Fired up: Montreal’s Arcade Fire return
By Mark Guarino
There is no question about the great expectations of the Arcade Fire.
The Montreal band seemed to come out of nowhere in 2004 when “Funeral” (Merge), their proudly chaotic debut, groomed an audience by word of mouth and impressive Internet reviews. That album was both courageous and nerdy for attempting to summon rock god grandeur on an average Joe budget. Except it worked. David Byrne and David Bowie became public ambassadors of their music, which even made its way into actual arenas when U2 used it to announce their entrance at the top of their shows.
Win Butler and his wife, Regine Chassagne, a Canadian-American couple that create their unique sound by intertwining their roots, lead the band. Butler, a Texan, gives the music its broad strokes and bold pronouncements while Chassagne is more apt to fill in the edges with a violin or a hurdy-gurdy. Although the band counts seven permanent members, there are usually more when they perform live. Every instrument from the band closet is utilized — strings, horns, drumsticks banging against motorcycle helmets — in what is best described as a grade school orchestra set loose in a circus. (The band plays three sold-out nights May 18-20 at the Chicago Theatre.)

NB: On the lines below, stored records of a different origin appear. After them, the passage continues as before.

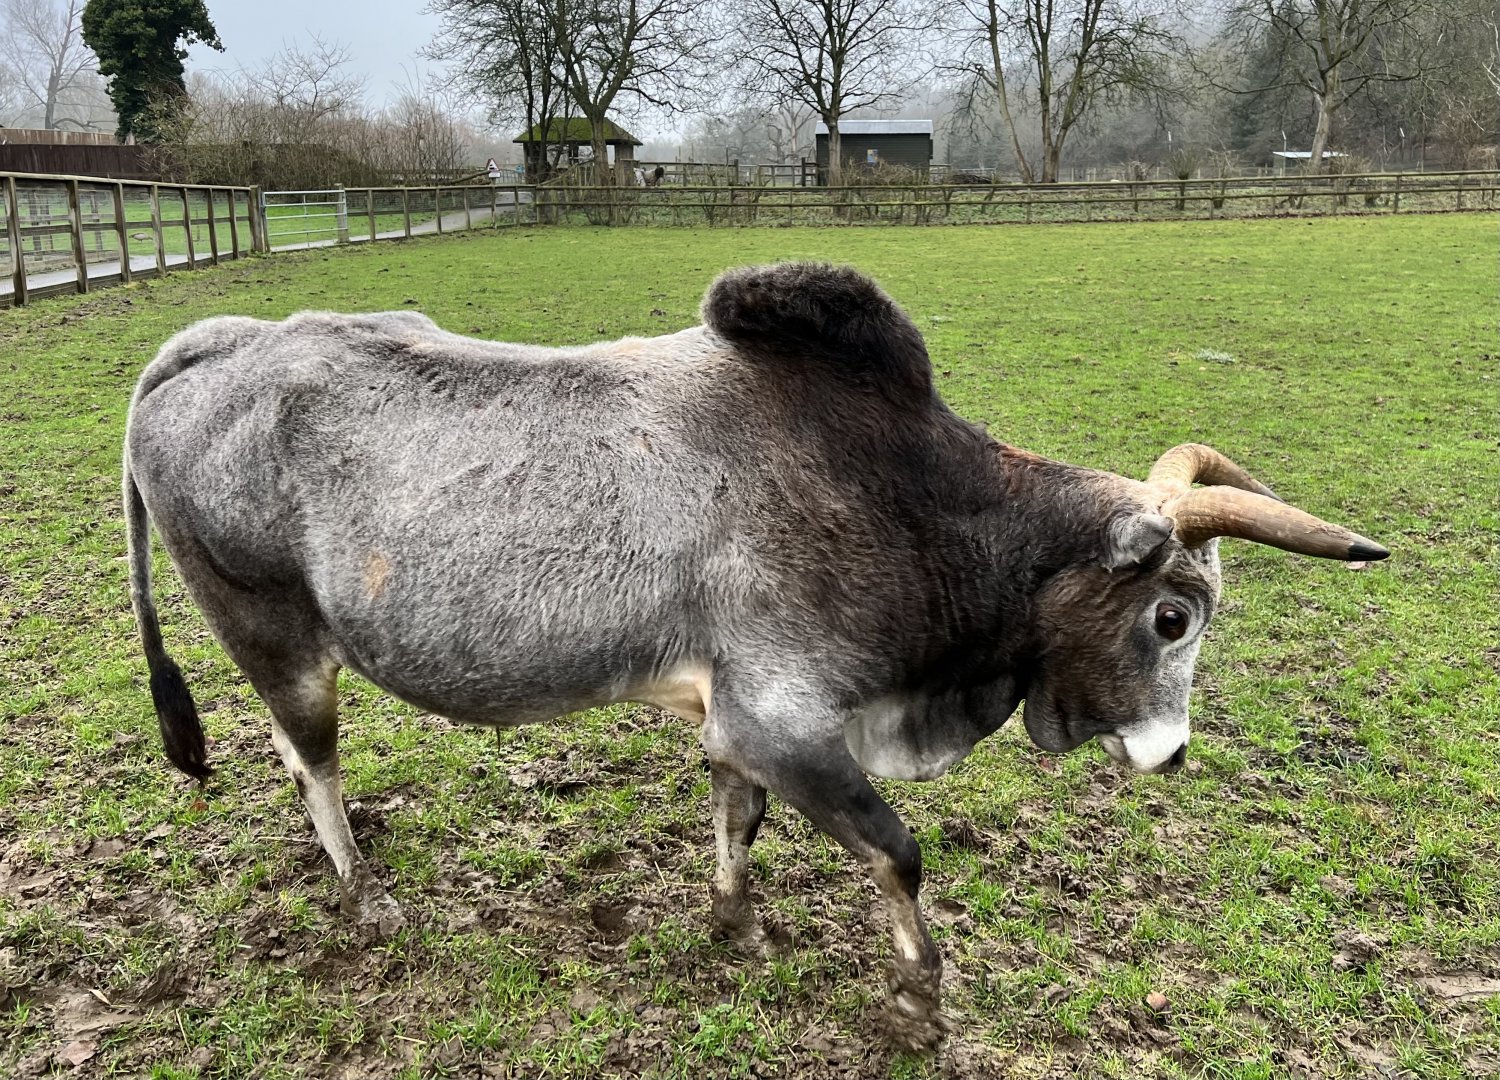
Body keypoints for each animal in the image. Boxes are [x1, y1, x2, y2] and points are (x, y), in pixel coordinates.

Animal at [123, 263, 1387, 1047]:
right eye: (1174, 616)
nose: (1172, 755)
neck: (915, 503)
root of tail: (216, 344)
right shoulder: (789, 722)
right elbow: (897, 853)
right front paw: (921, 999)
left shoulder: (736, 721)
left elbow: (738, 820)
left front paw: (734, 921)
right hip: (275, 635)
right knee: (311, 762)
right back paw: (365, 893)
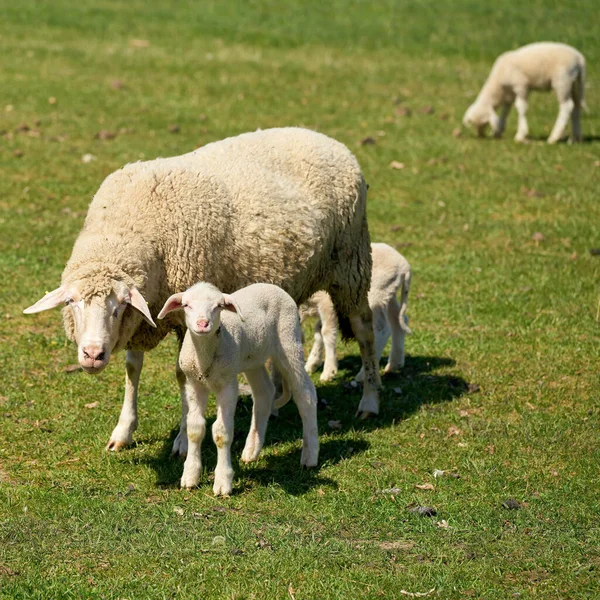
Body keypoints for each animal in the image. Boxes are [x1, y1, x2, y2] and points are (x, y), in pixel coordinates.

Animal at [22, 126, 380, 454]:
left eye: (118, 306)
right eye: (72, 302)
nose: (93, 355)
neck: (126, 227)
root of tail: (326, 139)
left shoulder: (181, 317)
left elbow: (182, 377)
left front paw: (182, 439)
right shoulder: (145, 313)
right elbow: (132, 369)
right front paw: (123, 431)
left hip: (351, 265)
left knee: (365, 332)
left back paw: (370, 400)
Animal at [158, 284, 318, 494]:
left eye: (219, 306)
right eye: (186, 305)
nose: (202, 324)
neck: (205, 358)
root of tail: (271, 285)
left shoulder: (228, 384)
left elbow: (221, 432)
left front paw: (222, 482)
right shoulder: (194, 384)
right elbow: (195, 428)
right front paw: (190, 476)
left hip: (289, 340)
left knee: (305, 394)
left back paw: (310, 456)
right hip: (253, 358)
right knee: (264, 393)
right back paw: (251, 451)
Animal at [300, 244, 412, 384]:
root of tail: (404, 265)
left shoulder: (327, 303)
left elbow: (326, 332)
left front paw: (328, 371)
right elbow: (318, 331)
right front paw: (313, 363)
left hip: (374, 296)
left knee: (382, 329)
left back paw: (363, 374)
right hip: (388, 293)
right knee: (399, 320)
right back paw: (394, 364)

Released last week, “Neon Bible” is a thrilling sequel and one that will likely elevate them from cult status. Unlike the Polyphonic Spree and other band collectives known for waving their precious peculiarities like wet rags run up a telephone pole, the Arcade Fire is a big band but not reliant on silly. The novelty in this music does not come from the many obvious excesses, but instead how it seems deeply woven into the anxieties of our uncertain times. Butler, who sings every note with a quiver like an early era David Byrne, is the perfect ambassador for music that rises majestically but also lurks with a heavy sense of foreboding. “World War Three, when are you coming for me?” he asks late into the album. Waiting for the answer — the conversations with god, the blind faith to persevere — is what holds this band together and makes their music compelling.
The single reference for the band could be Bruce Springsteen. “Neon Bible” layered in themes commonly associated with Springsteen such as the savage hand of self-determination. “No way of knowing/what any man will do/an ocean of violence between me and you,” Butler sings (“Ocean of Noise”). There is also the stark creepiness of dark Springsteen fables like “State Trooper.” On “Windowsill,” there is the same midnight foreboding of a man fearful of his own inevitabilities. “I don’t want to live with my father’s debt/you can’t forgive what you can’t forget/I don’t want to live in my father’s house no more,” he sings.
“Neon Bible” was partially recorded in a church and, despite the cavernous organ that gives so many of these songs their stateliness, the music sounds bound in a struggle between hope and madness. On “My Body is a Cage,” which ends the album, Butler sings over a slinky beat about feeling trapped by his own skin. Then transcendence happens — the band arises as a choir, sheets of organ drape down and drums hammer. If only all church music could be this majestic.
That same organ starts “Intervention.” But after one sustaining chord, it picks up and hooks into a pop melody, one of many blood-pumping choruses that balance boundless energy with apocryphal visions.
When a band takes chances like these they often fail or at the very least, sound mildly full of themselves. The Arcade Fire manages to avoid both. Their raw, playful and ultimately hopeful music demonstrates that passionate music may not lead to any answers, but might be an answer unto itself.